One of the most gifted, talented, and hard-working athletes of his day, Cumberland Posey is the only man enshrined in both the baseball and basketball Hall of Fame.
In 1908 Posey led Homestead High School to the Pittsburgh City Championship. The next season he founded a semi-pro, all-black team called the Monticello Athletic Association. That team won the Colored Basketball World Championship in 1912. After a name change due to its sponsorship, the team sent on to win four straight Colored Basketball World Championships.
Posey played basketball collegiately at Penn State, University of Pittsburgh, and Duquesne.
It is in baseball that Posey found his greatest fame. In 1910, he organized a group of Homestead steelworkers to form the semi-pro Homestead Grays.
The principal owner of the Homestead Grays, Posey also served as a player and manager of the team. His 35-year association with the Grays started in 1911 when the club was semi-pro and lasted into Negro League era until Posey died in 1946.
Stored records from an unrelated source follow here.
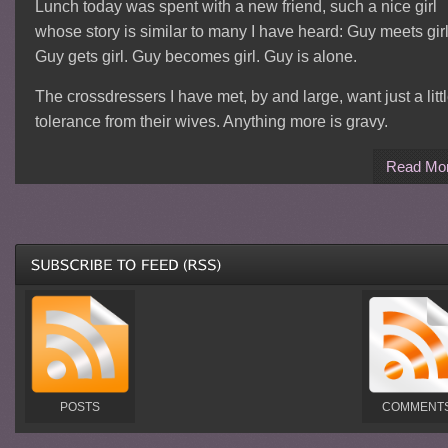
Lunch today was spent with a new friend, such a nice girl
whose story is similar to many I have heard: Guy meets girl
Guy gets girl. Guy becomes girl. Guy is alone.
The crossdressers I have met, by and large, want just a litt
tolerance from their wives. Anything more is gravy.
Read Mo
POSTS
COMMENT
Always in pursuit of superior talent for the Grays, Posey saw 11 Negro League Hall of Famers play for him. So strong were Posey’s Grays that the earned nine consecutive pennants form 1937-1945.
When Cum Posey was enshrined into Cooperstown in 2006 autograph collectors scrambled to find his signature. Soon it was uncovered that Posey served as director for Homestead High School in Pennsylvania and signed a number of the diplomas.
Initially this brought the price down below $1,000 for a Posey autograph. Soon the supply ran out and prices began to rise.
In the collection is a Homestead High School diploma from 1938 adorned with Posey’s autograph.
The mlb record books would be soooooo incredibly different if blacks were never banned from baseball for 60 years??????????????????
No doubt, Kirk! Thanks for visiting the site.